FAQ: ISO 27001 in Manufacturing
Do I need ISO 27001 or TISAX as a supplier?
It depends on your customer. Automotive OEMs typically require TISAX; other industries such as pharma, aerospace, or machine building accept ISO 27001 directly. For a broader international footprint, ISO 27001 is the better choice, and you add TISAX when needed. See our comparison.
Does OT have to be in scope?
Not necessarily every machine, but every system that communicates with office IT or processes business-critical data. In practice that means: MES, SCADA gateways, engineering workstations, and maintenance access almost always belong in scope. Kopexa is your GRC tool for documentation and evidence collection, not an OT monitoring product.
How much does ISO 27001 cost for a mid-sized company with 250 employees?
Realistically EUR 40,000 to EUR 80,000 in the first year including certification and limited external consulting, plus 150 to 200 internal person-days. Afterwards, EUR 8,000 to EUR 12,000 per year for surveillance audits and running operations. With a self-service platform, tool costs alone start at EUR 249 per month.
Is ISO 27001 enough for NIS2?
ISO 27001 covers around 85 percent of NIS2 requirements.
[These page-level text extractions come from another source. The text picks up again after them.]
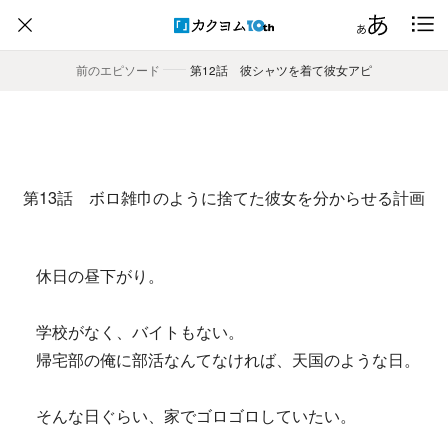
前のエピソード
――
第12話 彼シャツを着て彼女アピ
第13話 ボロ雑巾のように捨てた彼女を分からせる計画
休日の昼下がり。
学校がなく、バイトもない。
帰宅部の俺に部活なんてなければ、天国のような日。
そんな日ぐらい、家でゴロゴロしていたい。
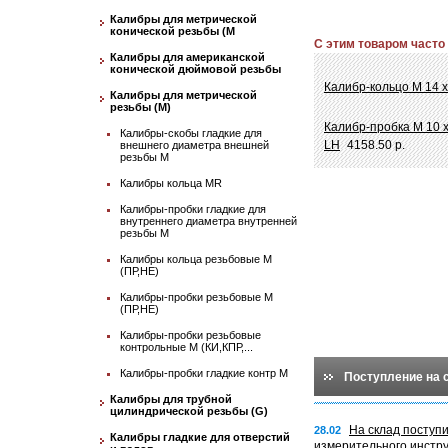
Калибры для метрической
конической резьбы (М
С этим товаром часто
Калибры для американской
конической дюймовой резьбы
Калибр-кольцо М 14 х
Калибры для метрической
резьбы (М)
Калибр-пробка М 10 
Калибры-скобы гладкие для
LH
4158.50 р.
внешнего диаметра внешней
резьбы М
Калибры кольца MR
Калибры-пробки гладкие для
внутреннего диаметра внутренней
резьбы М
Калибры кольца резьбовые М
(ПР,НЕ)
Калибры-пробки резьбовые М
(ПР,НЕ)
Калибры-пробки резьбовые
контрольные М (КИ,КПР,...
Калибры-пробки гладкие контр М
Поступление на 
Калибры для трубной
цилиндрической резьбы (G)
На склад поступ
28.02
Калибры гладкие для отверстий
измерительного инстр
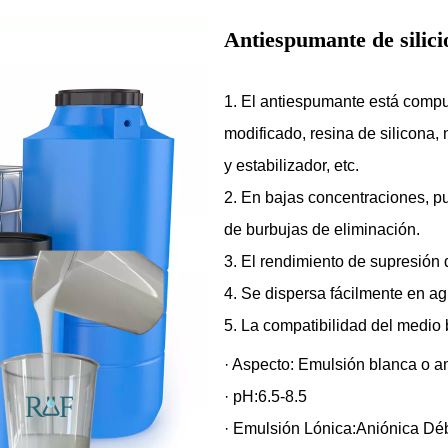
Antiespumante de silici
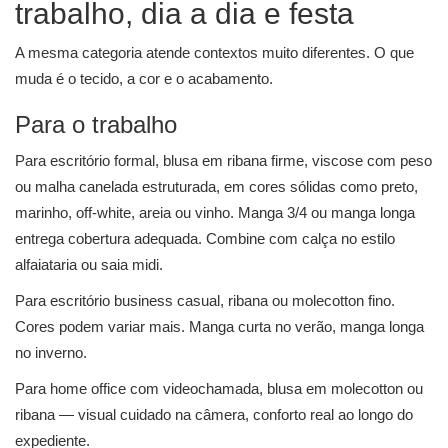
trabalho, dia a dia e festa
A mesma categoria atende contextos muito diferentes. O que
muda é o tecido, a cor e o acabamento.
Para o trabalho
Para escritório formal, blusa em ribana firme, viscose com peso
ou malha canelada estruturada, em cores sólidas como preto,
marinho, off-white, areia ou vinho. Manga 3/4 ou manga longa
entrega cobertura adequada. Combine com calça no estilo
alfaiataria ou saia midi.
Para escritório business casual, ribana ou molecotton fino.
Cores podem variar mais. Manga curta no verão, manga longa
no inverno.
Para home office com videochamada, blusa em molecotton ou
ribana — visual cuidado na câmera, conforto real ao longo do
expediente.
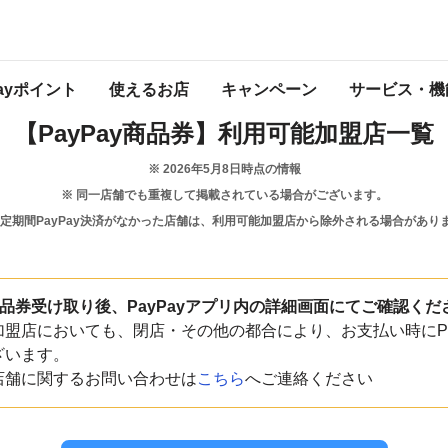
大分県
日出町
Payポイント
使えるお店
キャンペーン
サービス・機
【PayPay商品券】
利用可能加盟店一覧
※
2026年5月8日
時点の情報
※ 同一店舗でも重複して掲載されている場合がございます。
一定期間PayPay決済がなかった店舗は、利用可能加盟店から除外される場合があり
y商品券受け取り後、PayPayアプリ内の詳細画面にてご確認くだ
盟店においても、閉店・その他の都合により、お支払い時にPa
ざいます。
店舗に関するお問い合わせは
こちら
へご連絡ください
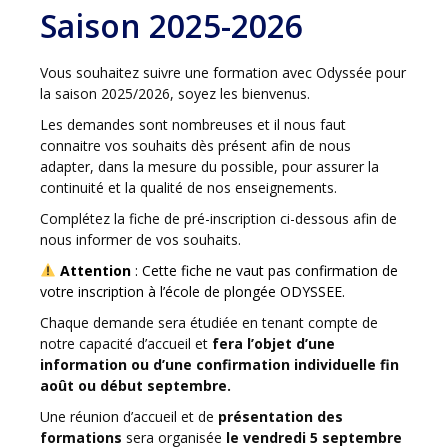
Saison 2025-2026
Vous souhaitez suivre une formation avec Odyssée pour
la saison 2025/2026, soyez les bienvenus.
Les demandes sont nombreuses et il nous faut
connaitre vos souhaits dès présent afin de nous
adapter, dans la mesure du possible, pour assurer la
continuité et la qualité de nos enseignements.
Complétez la fiche de pré-inscription ci-dessous afin de
nous informer de vos souhaits.
Attention
: Cette fiche ne vaut pas confirmation de
votre inscription à l’école de plongée ODYSSEE.
Chaque demande sera étudiée en tenant compte de
notre capacité d’accueil et
fera l’objet d’une
information ou d’une confirmation individuelle fin
août ou début septembre.
Une réunion d’accueil et de
présentation des
formations
sera organisée
le vendredi 5 septembre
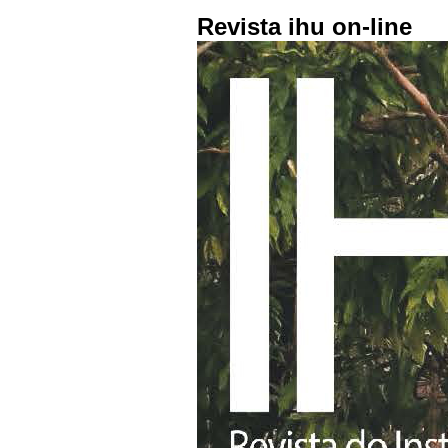
Revista ihu on-line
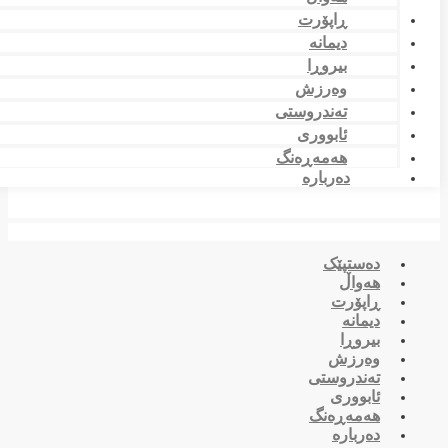
ڕاپۆرت
دیمانە
بیروڕا
وەرزش
تەندروستی
ئابووری
هەمەڕەنگ
دەربارە
دەستپێک
هەواڵ
ڕاپۆرت
دیمانە
بیروڕا
وەرزش
تەندروستی
ئابووری
هەمەڕەنگ
دەربارە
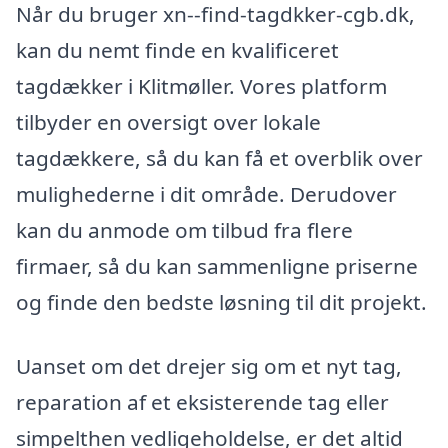
Når du bruger xn--find-tagdkker-cgb.dk,
kan du nemt finde en kvalificeret
tagdækker i Klitmøller. Vores platform
tilbyder en oversigt over lokale
tagdækkere, så du kan få et overblik over
mulighederne i dit område. Derudover
kan du anmode om tilbud fra flere
firmaer, så du kan sammenligne priserne
og finde den bedste løsning til dit projekt.
Uanset om det drejer sig om et nyt tag,
reparation af et eksisterende tag eller
simpelthen vedligeholdelse, er det altid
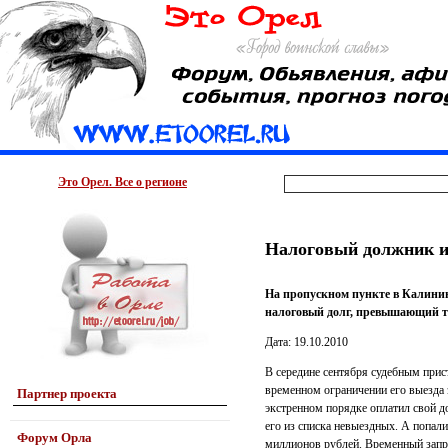
Это Орел. Все о регионе
Налоговый должник из
На пропускном пункте в Калинин
налоговый долг, превышающий т
Дата: 19.10.2010
В середине сентября судебным прис
временном ограничении его выезда з
Партнер проекта
экстренном порядке оплатил свой д
его из списка невыездных. А попали
Форум Орла
миллионов рублей. Временный запре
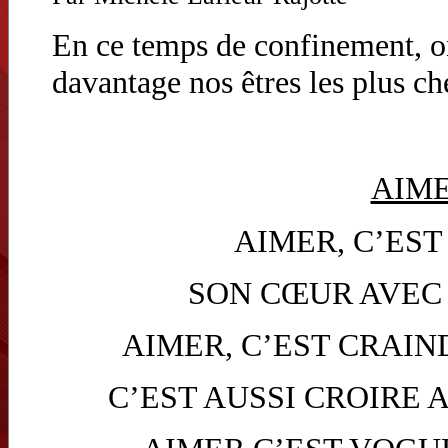
En ce temps de confinement,
davantage nos êtres les plus c
AIM
AIMER, C’ES
SON CŒUR AVEC 
AIMER, C’EST CRAI
C’EST AUSSI CROIRE 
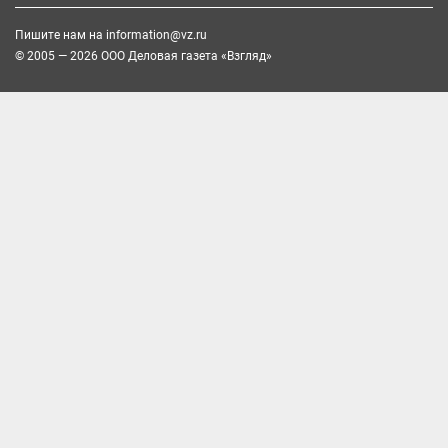
Пишите нам на
information@vz.ru
© 2005 — 2026 ООО Деловая газета «Взгляд»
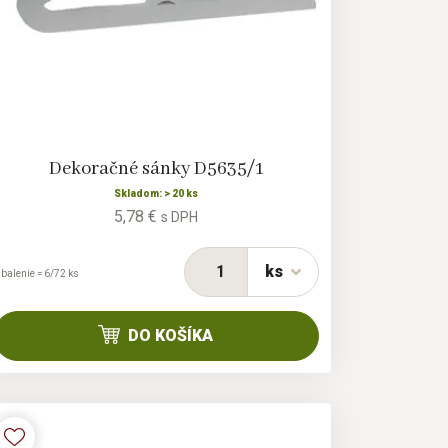
Dekoračné sánky D5635/1
Skladom: > 20 ks
5,78 €
s DPH
ks
 balenie = 6/72 ks
DO KOŠÍKA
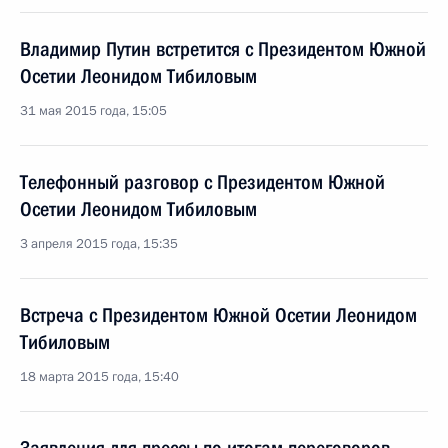
Владимир Путин встретится с Президентом Южной
Осетии Леонидом Тибиловым
31 мая 2015 года, 15:05
Телефонный разговор с Президентом Южной
Осетии Леонидом Тибиловым
3 апреля 2015 года, 15:35
Встреча с Президентом Южной Осетии Леонидом
Тибиловым
18 марта 2015 года, 15:40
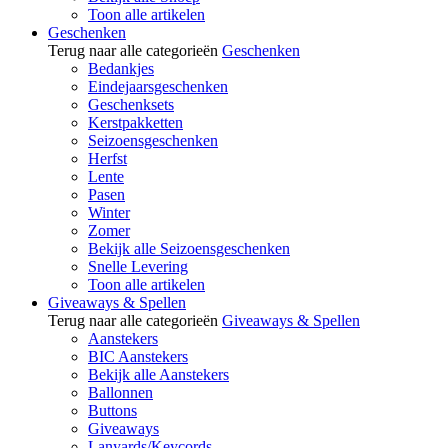
Toon alle artikelen
Geschenken
Terug naar alle categorieën
Geschenken
Bedankjes
Eindejaarsgeschenken
Geschenksets
Kerstpakketten
Seizoensgeschenken
Herfst
Lente
Pasen
Winter
Zomer
Bekijk alle Seizoensgeschenken
Snelle Levering
Toon alle artikelen
Giveaways & Spellen
Terug naar alle categorieën
Giveaways & Spellen
Aanstekers
BIC Aanstekers
Bekijk alle Aanstekers
Ballonnen
Buttons
Giveaways
Lanyards/Keycords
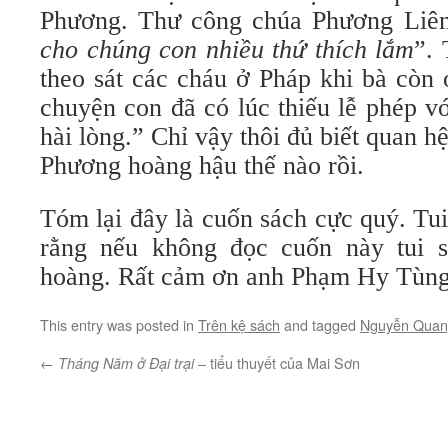
Phương. Thư công chúa Phương Liên
cho chúng con nhiều thứ thích lắm
”.
theo sát các cháu ở Pháp khi bà còn 
chuyện con đã có lúc thiếu lễ phép v
hài lòng.” Chỉ vậy thôi đủ biết quan
Phương hoàng hậu thế nào rồi.
Tóm lại đây là cuốn sách cực quý. Tui
rằng nếu không đọc cuốn này tui 
hoàng. Rất cảm ơn anh Phạm Hy Tùng
This entry was posted in
Trên kệ sách
and tagged
Nguyễn Quan
←
– tiểu thuyết của Mai Sơn
Tháng Năm ở Đại trại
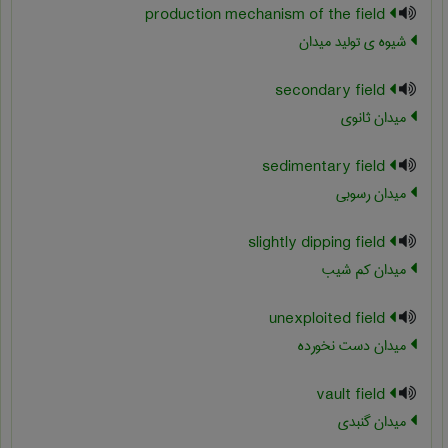
production mechanism of the field
شیوه ی تولید میدان
secondary field
میدان ثانوی
sedimentary field
میدان رسوبی
slightly dipping field
میدان کم شیب
unexploited field
میدان دست نخورده
vault field
میدان گنبدی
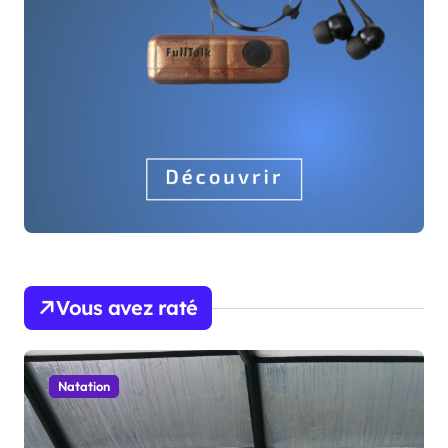
Vous avez raté
Natation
The remaining gaps are mainly NIS2-specific reporting duties (early warning within 24 hours, threat assessment within 72 hours) and the personal responsibility of management. Those can be cleanly integrated into an existing ISMS.
How do I handle legacy machines that cannot be patched?
Do not declare them "not applicable" in the Statement of Applicability; document compensating measures instead: strict network segmentation, no internet access, access control, monitoring. That is an auditable path. Details in our SoA guide.